Lattice Open-Source Framework Promises to Fix AI Coding Chaos with Battle-Tested Engineering Disciplines
Breaking: Lattice Framework Launches to Tame AI-Assisted Programming
Rahul Garg today released Lattice, an open-source framework designed to eliminate the chaos introduced by AI coding assistants. The framework operationalizes patterns from his recent series on reducing friction in AI-assisted programming.

Garg warns that current AI tools "jump straight to code, silently make design decisions, forget constraints mid-conversation, and produce output nobody reviewed against real engineering standards." Lattice addresses this through composable skills in three tiers—atoms, molecules, and refiners—that embed established engineering disciplines like Clean Architecture, Domain-Driven Design, and secure coding.
How Lattice Works
The framework includes a living context layer stored in a .lattice/ folder that accumulates a project's standards, decisions, and review insights. Garg explains that "after a few feature cycles, atoms aren't applying generic rules—they're applying your rules, informed by your history."
Lattice can be installed as a Claude Code plugin or downloaded for use with any AI tool. This flexibility makes it immediately usable across different development environments.
Related Developments: SPDD Q&A
In a parallel development, the article on Structured-Prompt-Driven Development (SPDD) by Wei Zhang and Jessie Jie Xia has generated massive traffic and numerous questions. The authors have now added a Q&A section to address a dozen of the most common queries.
Double Feedback Loops in AI Development
Jessica Kerr (Jessitron) shared a tool she built to work with conversation logs, highlighting the existence of two feedback loops. The first is the development loop where "Claude does what I ask and then me checking whether that is indeed what I want." The second is a meta-level loop: the "is this working?" check when she feels resistance.
Kerr notes that "frustration, tedium, annoyance—these feelings are a signal to me that maybe this work could be easier." This double loop changes not only the product but also the tools used to build it.
Background
The rise of AI coding assistants has brought unprecedented speed but also significant quality concerns. Studies show that generated code often contains hidden bugs, design flaws, and security vulnerabilities because AI models lack contextual understanding of the project's standards and history.
Traditional software engineering disciplines—like Clean Architecture, DDD, and design-first methodologies—have long been proven to produce maintainable, secure code. However, these practices are rarely integrated into the AI-assisted workflow, leading to a gap between generation and quality assurance.
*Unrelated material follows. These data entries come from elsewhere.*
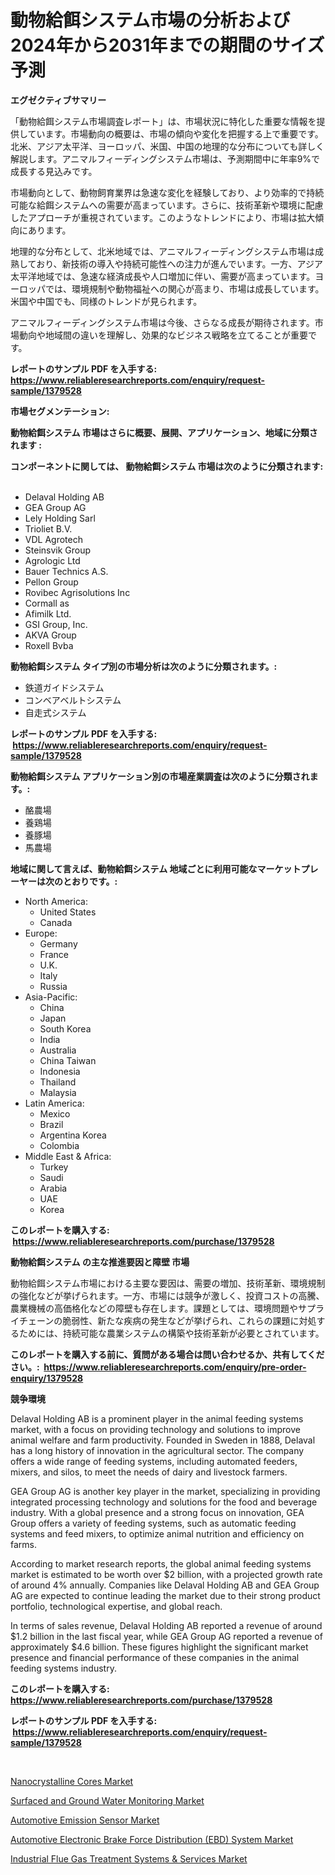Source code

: <p><h1>動物給餌システム市場の分析および2024年から2031年までの期間のサイズ予測</h1></p><p><strong>エグゼクティブサマリー</strong></p>
<p><p>「動物給餌システム市場調査レポート」は、市場状況に特化した重要な情報を提供しています。市場動向の概要は、市場の傾向や変化を把握する上で重要です。北米、アジア太平洋、ヨーロッパ、米国、中国の地理的な分布についても詳しく解説します。アニマルフィーディングシステム市場は、予測期間中に年率9%で成長する見込みです。</p><p>市場動向として、動物飼育業界は急速な変化を経験しており、より効率的で持続可能な給餌システムへの需要が高まっています。さらに、技術革新や環境に配慮したアプローチが重視されています。このようなトレンドにより、市場は拡大傾向にあります。</p><p>地理的な分布として、北米地域では、アニマルフィーディングシステム市場は成熟しており、新技術の導入や持続可能性への注力が進んでいます。一方、アジア太平洋地域では、急速な経済成長や人口増加に伴い、需要が高まっています。ヨーロッパでは、環境規制や動物福祉への関心が高まり、市場は成長しています。米国や中国でも、同様のトレンドが見られます。</p><p>アニマルフィーディングシステム市場は今後、さらなる成長が期待されます。市場動向や地域間の違いを理解し、効果的なビジネス戦略を立てることが重要です。</p></p>
<p><strong>レポートのサンプル PDF を入手する: <a href="https://www.reliableresearchreports.com/enquiry/request-sample/1379528">https://www.reliableresearchreports.com/enquiry/request-sample/1379528</a></strong></p>
<p><strong>市場セグメンテーション:</strong></p>
<p><strong> 動物給餌システム 市場はさらに概要、展開、アプリケーション、地域に分類されます :</strong></p>
<p><strong>コンポーネントに関しては、 動物給餌システム 市場は次のように分類されます: &nbsp;</strong></p>
<p><ul><li>Delaval Holding AB</li><li>GEA Group AG</li><li>Lely Holding Sarl</li><li>Trioliet B.V.</li><li>VDL Agrotech</li><li>Steinsvik Group</li><li>Agrologic Ltd</li><li>Bauer Technics A.S.</li><li>Pellon Group</li><li>Rovibec Agrisolutions Inc</li><li>Cormall as</li><li>Afimilk Ltd.</li><li>GSI Group, Inc.</li><li>AKVA Group</li><li>Roxell Bvba</li></ul></p>
<p><strong> 動物給餌システム タイプ別の市場分析は次のように分類されます。:</strong></p>
<p><ul><li>鉄道ガイドシステム</li><li>コンベアベルトシステム</li><li>自走式システム</li></ul></p>
<p><strong>レポートのサンプル PDF を入手する: &nbsp;<a href="https://www.reliableresearchreports.com/enquiry/request-sample/1379528">https://www.reliableresearchreports.com/enquiry/request-sample/1379528</a></strong></p>
<p><strong> 動物給餌システム アプリケーション別の市場産業調査は次のように分類されます。:</strong></p>
<p><ul><li>酪農場</li><li>養鶏場</li><li>養豚場</li><li>馬農場</li></ul></p>
<p><strong>地域に関して言えば、動物給餌システム 地域ごとに利用可能なマーケットプレーヤーは次のとおりです。:</strong></p>
<p><ul>
    <li>
        North America:
        <ul>
            <li>United States</li>
            <li>Canada</li>
        </ul>
    </li>
    <li>
        Europe:
        <ul>
            <li>Germany</li>
            <li>France</li>
            <li>U.K.</li>
            <li>Italy</li>
            <li>Russia</li>
        </ul>
    </li>
    <li>
        Asia-Pacific:
        <ul>
            <li>China</li>
            <li>Japan</li>
            <li>South Korea</li>
            <li>India</li>
            <li>Australia</li>
            <li>China Taiwan</li>
            <li>Indonesia</li>
            <li>Thailand</li>
            <li>Malaysia</li>
        </ul>
    </li>
    <li>
        Latin America:
        <ul>
            <li>Mexico</li>
            <li>Brazil</li>
            <li>Argentina Korea</li>
            <li>Colombia</li>
        </ul>
    </li>
    <li>
        Middle East & Africa:
        <ul>
            <li>Turkey</li>
            <li>Saudi</li>
            <li>Arabia</li>
            <li>UAE</li>
            <li>Korea</li>
        </ul>
    </li>
    </ul></p>
<p><strong>このレポートを購入する: &nbsp;<a href="https://www.reliableresearchreports.com/purchase/1379528">https://www.reliableresearchreports.com/purchase/1379528</a></strong></p>
<p><strong>動物給餌システム の主な推進要因と障壁 市場</strong></p>
<p><p>動物給餌システム市場における主要な要因は、需要の増加、技術革新、環境規制の強化などが挙げられます。一方、市場には競争が激しく、投資コストの高騰、農業機械の高価格化などの障壁も存在します。課題としては、環境問題やサプライチェーンの脆弱性、新たな疾病の発生などが挙げられ、これらの課題に対処するためには、持続可能な農業システムの構築や技術革新が必要とされています。</p></p>
<p><strong>このレポートを購入する前に、質問がある場合は問い合わせるか、共有してください。:&nbsp; <a href="https://www.reliableresearchreports.com/enquiry/pre-order-enquiry/1379528">https://www.reliableresearchreports.com/enquiry/pre-order-enquiry/1379528</a></strong></p>
<p><strong>競争環境</strong></p>
<p><p>Delaval Holding AB is a prominent player in the animal feeding systems market, with a focus on providing technology and solutions to improve animal welfare and farm productivity. Founded in Sweden in 1888, Delaval has a long history of innovation in the agricultural sector. The company offers a wide range of feeding systems, including automated feeders, mixers, and silos, to meet the needs of dairy and livestock farmers.</p><p>GEA Group AG is another key player in the market, specializing in providing integrated processing technology and solutions for the food and beverage industry. With a global presence and a strong focus on innovation, GEA Group offers a variety of feeding systems, such as automatic feeding systems and feed mixers, to optimize animal nutrition and efficiency on farms.</p><p>According to market research reports, the global animal feeding systems market is estimated to be worth over $2 billion, with a projected growth rate of around 4% annually. Companies like Delaval Holding AB and GEA Group AG are expected to continue leading the market due to their strong product portfolio, technological expertise, and global reach.</p><p>In terms of sales revenue, Delaval Holding AB reported a revenue of around $1.2 billion in the last fiscal year, while GEA Group AG reported a revenue of approximately $4.6 billion. These figures highlight the significant market presence and financial performance of these companies in the animal feeding systems industry.</p></p>
<p><strong>このレポートを購入する: &nbsp; <a href="https://www.reliableresearchreports.com/purchase/1379528">https://www.reliableresearchreports.com/purchase/1379528</a></strong></p>
<p><strong>レポートのサンプル PDF を入手する: &nbsp;<a href="https://www.reliableresearchreports.com/enquiry/request-sample/1379528">https://www.reliableresearchreports.com/enquiry/request-sample/1379528</a></strong><strong></strong></p>
<p>&nbsp;</p>
<p><p><a href="https://mire-aunt-385.notion.site/Nanocrystalline-Cores-Market-Size-Global-Industry-Overview-Market-Segmentation-and-Forecast-2024--be2ec07332f34faba269fa9973ba0519">Nanocrystalline Cores Market</a></p><p><a href="https://github.com/yemakinde/Market-Research-Report-List-1/blob/main/surfaced-and-ground-water-monitoring-market.md">Surfaced and Ground Water Monitoring Market</a></p><p><a href="https://view.publitas.com/reportprime-1/automotive-emission-sensor-market-dynamics-2024-2031-also-about-its-market-trends-projections-and-opportunities/">Automotive Emission Sensor Market</a></p><p><a href="https://view.publitas.com/reportprime-1/automotive-electronic-brake-force-distribution-ebd-system-market-provides-a-comprehensive-analysis-including-a-macro-overview-of-the-market-as-well-as-micro-details-such-as-market-size-and-competitive-landscape/">Automotive Electronic Brake Force Distribution (EBD) System Market</a></p><p><a href="https://github.com/Alonsoolds3wq1d81czn8rbol/Market-Research-Report-List-1/blob/main/industrial-flue-gas-treatment-systems-services-market.md">Industrial Flue Gas Treatment Systems & Services Market</a></p></p>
Garg's earlier posts on reducing friction in AI-assisted programming attracted wide attention, prompting him to codify those patterns into Lattice. The framework is now available on GitHub under an open-source license.
What This Means
Lattice represents a shift from treating AI as a black box to embedding engineering rigor into the AI workflow. Developers can now enforce battle-tested practices without manually reviewing every line of AI-generated code.
The framework's living context layer ensures that project-specific standards evolve with the codebase, reducing the risk of constraint drift. As Garg puts it, the system gets smarter with use.
The emphasis on internal reprogramability—the ability to mold the development environment to fit the problem—harkens back to the days of Smalltalk and Lisp. Jessica Kerr captures this joy: "With AI making software change superfast, changing our program to make debugging easier pays off immediately. Also, this is fun!"
For teams using AI coding assistants, Lattice offers a structured path to maintain quality while accelerating development. The framework is immediately available for experimentation and should be of particular interest to organizations with strict code quality and security requirements.